Lillian-Yvonne Bertram

Lillian-Yvonne Bertram, who is pursuing her Ph.D. in Creative Writing at the University of Utah, is one of the most rebellious poets I know. Whether it is her pop of hot pink hair or her poems turned sideways on the page—Bertram defies normalcy in smart, refreshing ways. Her poetry makes living our lives more interesting. In her book, “But a Storm Is Blowing from Paradise,” she combines the largeness of the body with the finiteness of astronomy and vise versa. For example, in this first poem from her debut book, earth and space collide to waken sluggishly into a great, bright and glorious morning.

The Body Deformed by Tidal Forces 

Darkness still here, hunkered against the trees. 
Spring so uneasy this year. 
No matter morning’s boundary culling our bodies, 
another romantic passage assaults us! 
O limp future centered on this body! 
In the model solar system, planets suspend & twirl 
as if from a spider’s whirl. 
The quantum in backpedal, in decline, spring so un- 
gripping this year. Bored mouth. Bored fingers. 
The umpteenth day/night running like such— 
truly, truly—this troubling with physics!
Not still winter, not yet anything.

O thuggish awakening.
All planets but this one were named after gods.

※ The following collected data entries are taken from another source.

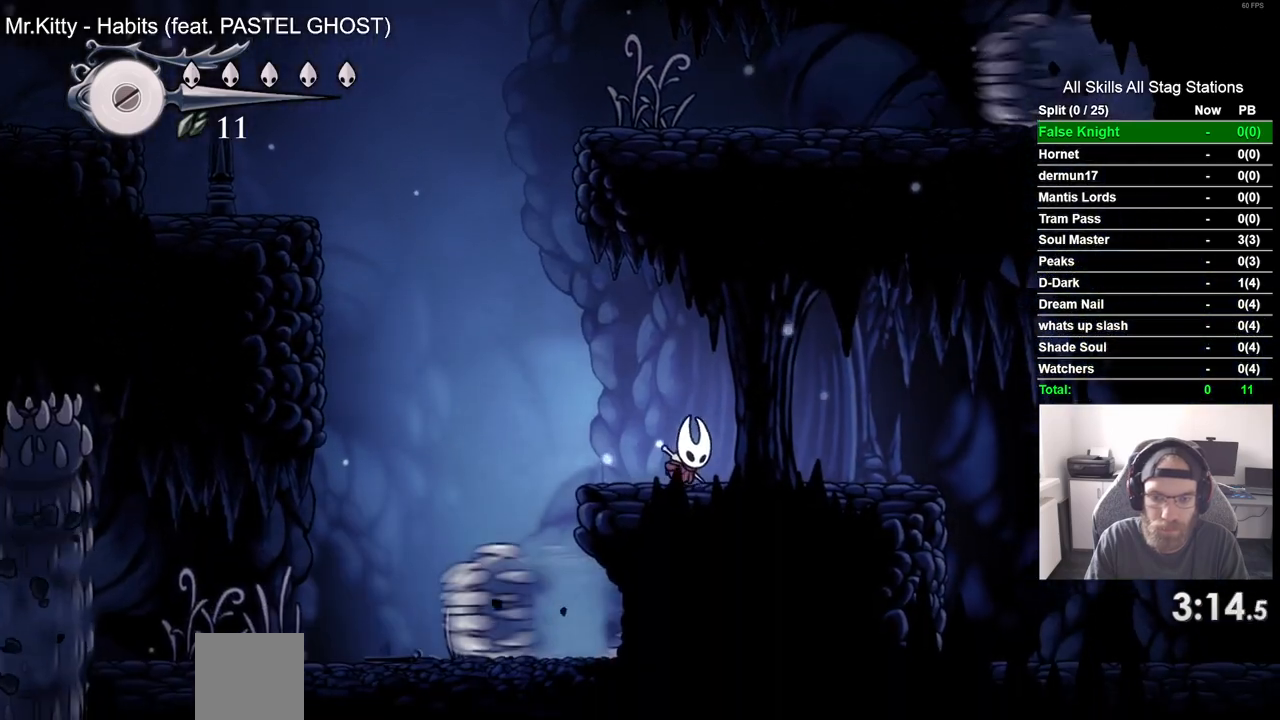
{"buttons": ["SQUARE", "DPAD_RIGHT"], "left_stick": "center", "right_stick": "center", "events": [[17, "SQUARE", "down"], [167, "SQUARE", "up"], [400, "SQUARE", "down"]]}
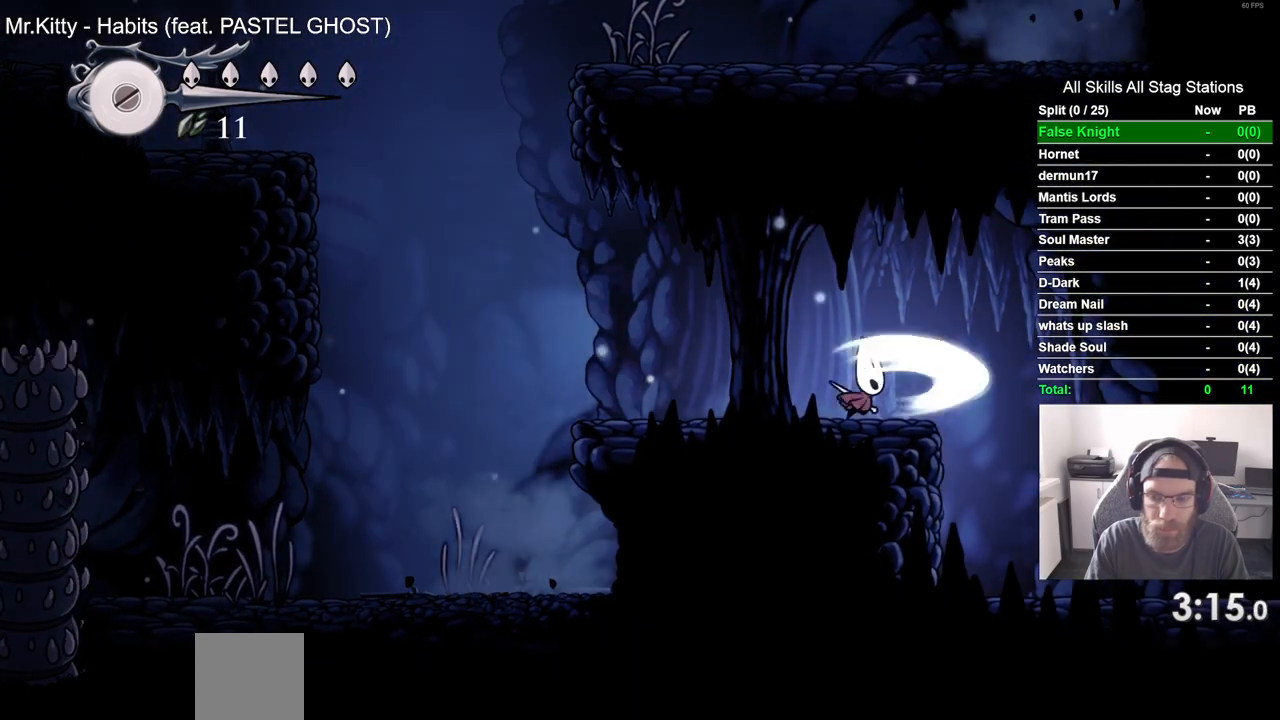
{"buttons": ["DPAD_RIGHT"], "left_stick": "center", "right_stick": "center", "events": [[50, "SQUARE", "up"]]}
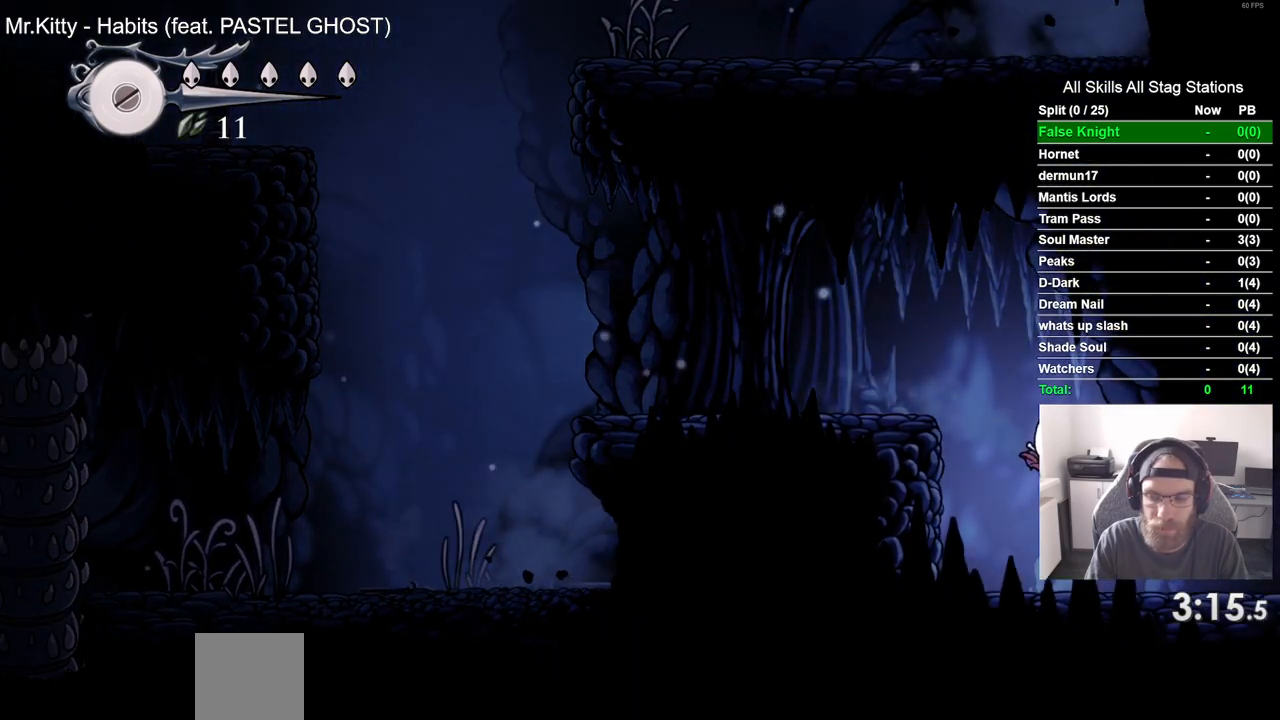
{"buttons": ["DPAD_RIGHT"], "left_stick": "center", "right_stick": "center", "events": [[333, "CROSS", "down"], [433, "CROSS", "up"]]}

Rebellious Women in Poetry (brought to you by rebellious women) is made possible by rebellious women. Reprinted from “But a Storm is Blowing from Paradise,” the recipient of the Red Hen Press 2010 Benjamin Saltman Poetry Award, by permission of the author. Bertram has been a Bread Loaf Writers’ Conference work-study scholar, a writer-in-residence at the Montana Artists’ Refuge, and is a Cave Canem alumna. The Introduction is by Susan Yount, publisher of Arsenic Lobster Poetry Journal and madam of the Chicago Poetry Bordello.